課題について: 『田村俊子とわたし』の読書感想文を、最後の文のあとから書き継ぐこと。

提示文:
『田村俊子とわたし』読了

http://maruoka-hideko.net/tyosaku_3small.gif
http://maruoka-hideko.net/mokuroku2.htm#tyosaku_3
表紙と題字は粟津潔 http://ja.wikipedia.org/wiki/%E7%B2%9F%E6%B4%A5%E6%BD%94
          http://www.kiyoshiawazu.com/

田村俊子とわたし

田村俊子とわたし

田村俊子バンクーバー朝日がクロスしてないか、適当に借りて読んだ本。
カナダから帰国したタムラと著者が知り合い、
なんというか、浪費壁放蕩癖のあるタムラのイネーブラーになってしまった著者が、
就職先を斡旋してもあっさり蹴られたり、戦時体制での女性の軍事協力如何とか、
いろいろ忙しいのに、タムラが妻子ある男性と恋に落ちたので、さすがにこれはあかんわ、
底ついたわ、となって、そうするとタムラはさすが依存症の敏感な嗅覚か何かでそれを感じ、
転地療法で中国に行ってしまう。そこで終わる、回想録です。

中公から出た本の増補版、ドメス出版の第二版を読みました。
再版かかったんですね。よかったよかった。

タムラがその人間的ミリキで作者を籠絡し、まず最初にカネを引き出す場面が頁53で、

頁53
 その月の末のことである。
「自動車会社からですが」と運転手が集金にやってきた。自動車に乗ったおぼえなどない、何かのまちがいではないかというと、
「いいえ、今月の何日に、三十代の美しいご婦人を乗せて、本町アパートまでお送りしました。そのとき、こちらに代金をつけておくようにということでしたが」
 と答える。わたしは、ああ、そうだったのかとわかると同時に、やれやれとため息をつく。当時、俊子はもう五十歳を過ぎていたのに、三十歳代と見られたわけである。この若さは、誰もが認めていた。
 自動車で帰ったその日、俊子はわたしの出かけたあと、ゆっくり朝食をし、わたしあての手紙を書いて机の上に置いておくことを忘れてはいなかったが、そのなかにも自動車のことには触れていない。
 《まささんが、ちゃんと六畳へテーブルを据え、椅子を運び、畑を前に食事の出来るやうにしてくれました。畑を見ながら四辺の風景を賞しながら、とてもとてもおいしいせんぎり大根のお味噌汁と白菜のお香々でご飯をたべました。お味噌汁は実にしじみ汁以来、初めて食べたのです。また、まささんの田舎から来たお餅をたべ干柿を食べました。ほうれん草もおいしかった。メーちゃんが、このほうれん草はほうれん草らしい味がするといった由、子供のフレッシュな感覚には大人は全くかなはない。子供は直ぐにほんたうを感じるから。

[点追跡データ]

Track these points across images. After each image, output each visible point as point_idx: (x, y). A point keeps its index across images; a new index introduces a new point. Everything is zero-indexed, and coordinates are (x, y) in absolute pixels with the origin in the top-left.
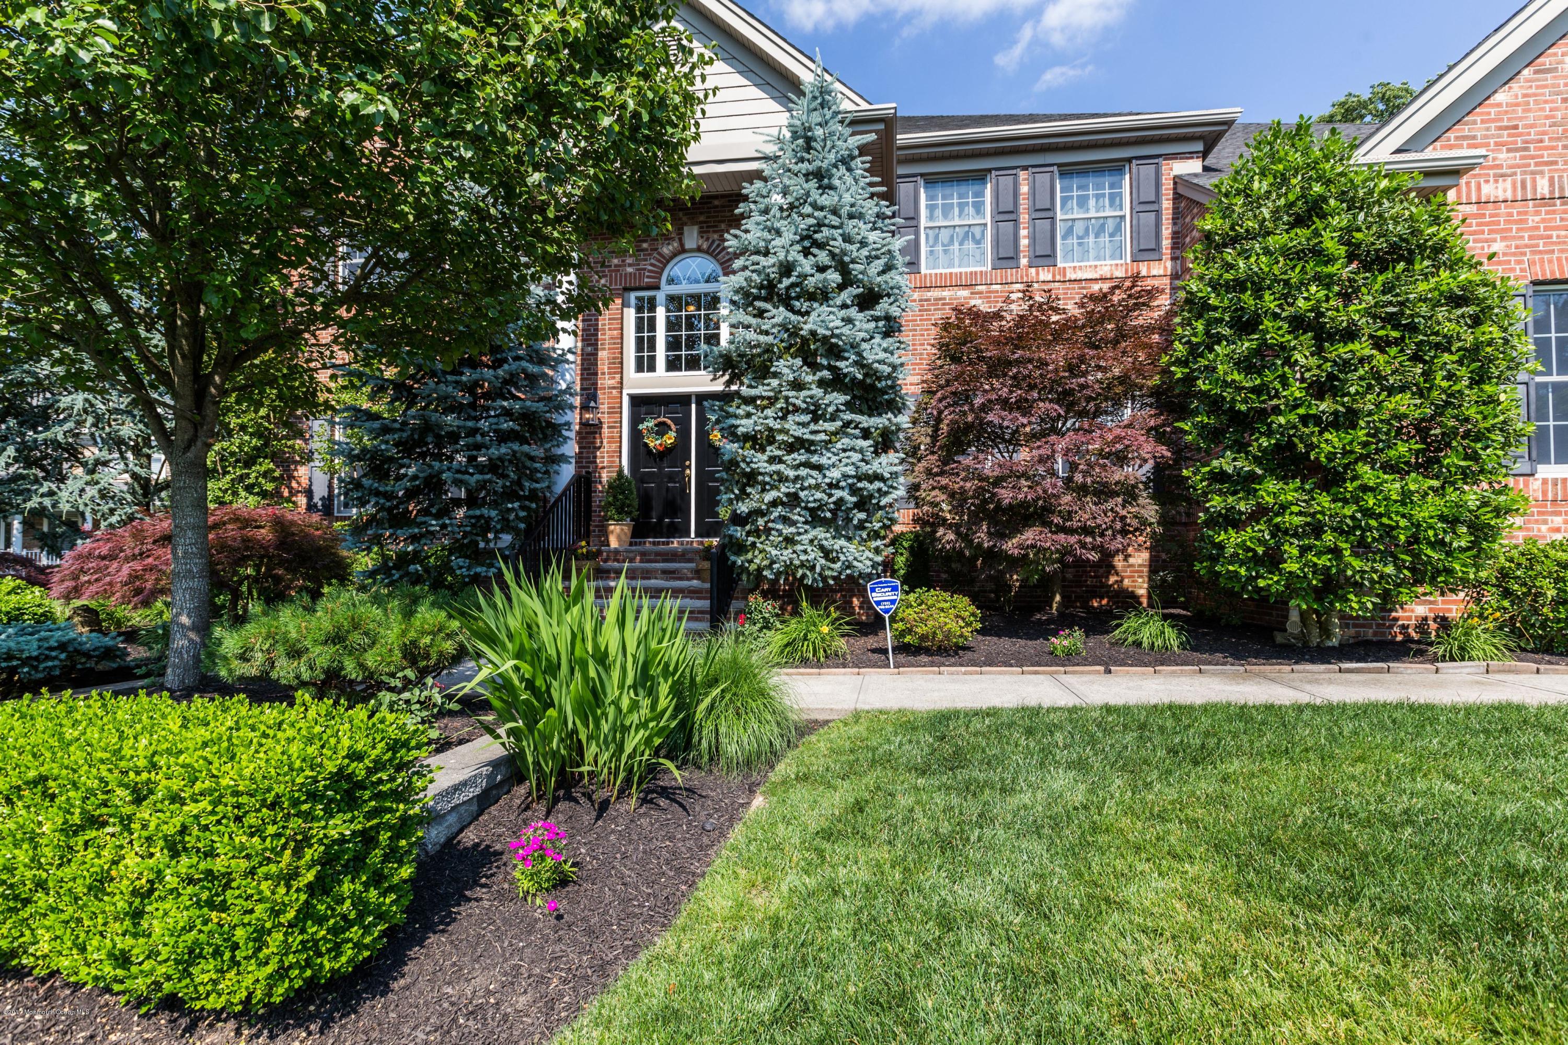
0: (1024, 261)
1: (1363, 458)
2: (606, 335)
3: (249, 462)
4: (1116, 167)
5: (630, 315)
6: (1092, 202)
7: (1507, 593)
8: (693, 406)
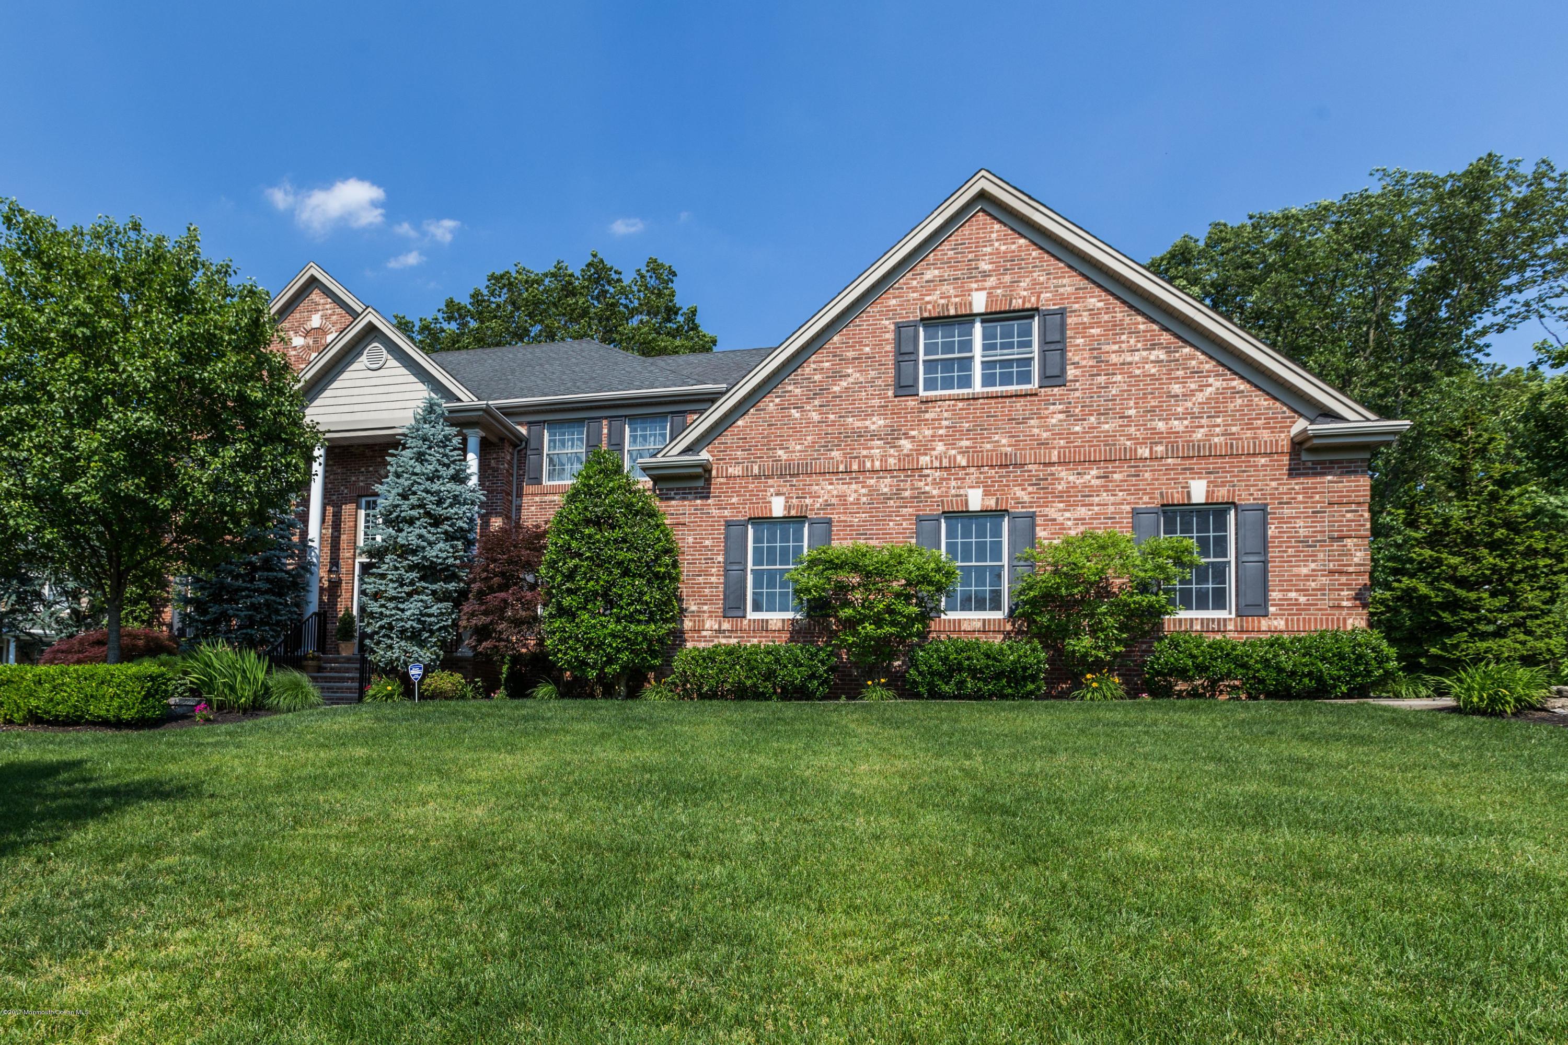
2: (346, 525)
3: (136, 603)
4: (664, 417)
5: (362, 513)
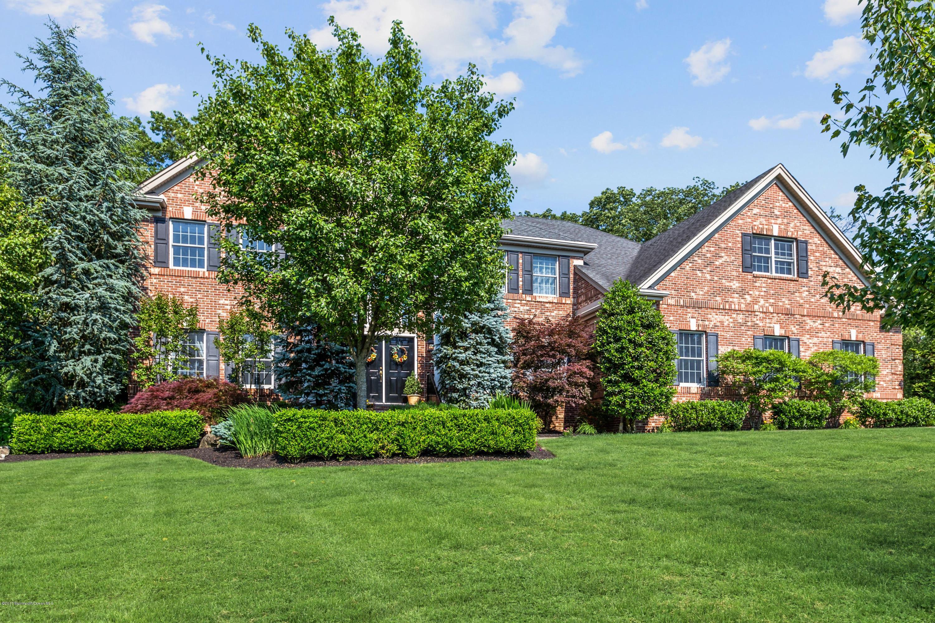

以下の回答:
  いいお天気ね。
  まささんを見ていると、これが人間かと思って勿体なくなる。それほど、あの人は実に善良ね。まささんのお給仕でメーちゃん栽培のほうれん草をたべ、大根のお味噌汁をたべて、この景色を見晴らして、人生はまことにいいものだとつくづく嬉しくなって帰ります。 俊》
 いい気なものだ、と思いながら、電話もかけないでいるところへ、その日から二、三日たってのこと、彼女の方から電話がかかってきた。このあいだの礼かしらと受話器を取ると、
「秀子さん、至急のことですまないけれど、二十円だけ、すぐ都合つけてちょうだい。いますぐ使いを出すからね」
 というなり、返事もさせないで電話を切ってしまった。するともう使いの娘がやってきていた。アパートに働いている顔見知りの娘は、
「すぐ、お読みくださるようにということでございます」
 といって封筒をさし出した。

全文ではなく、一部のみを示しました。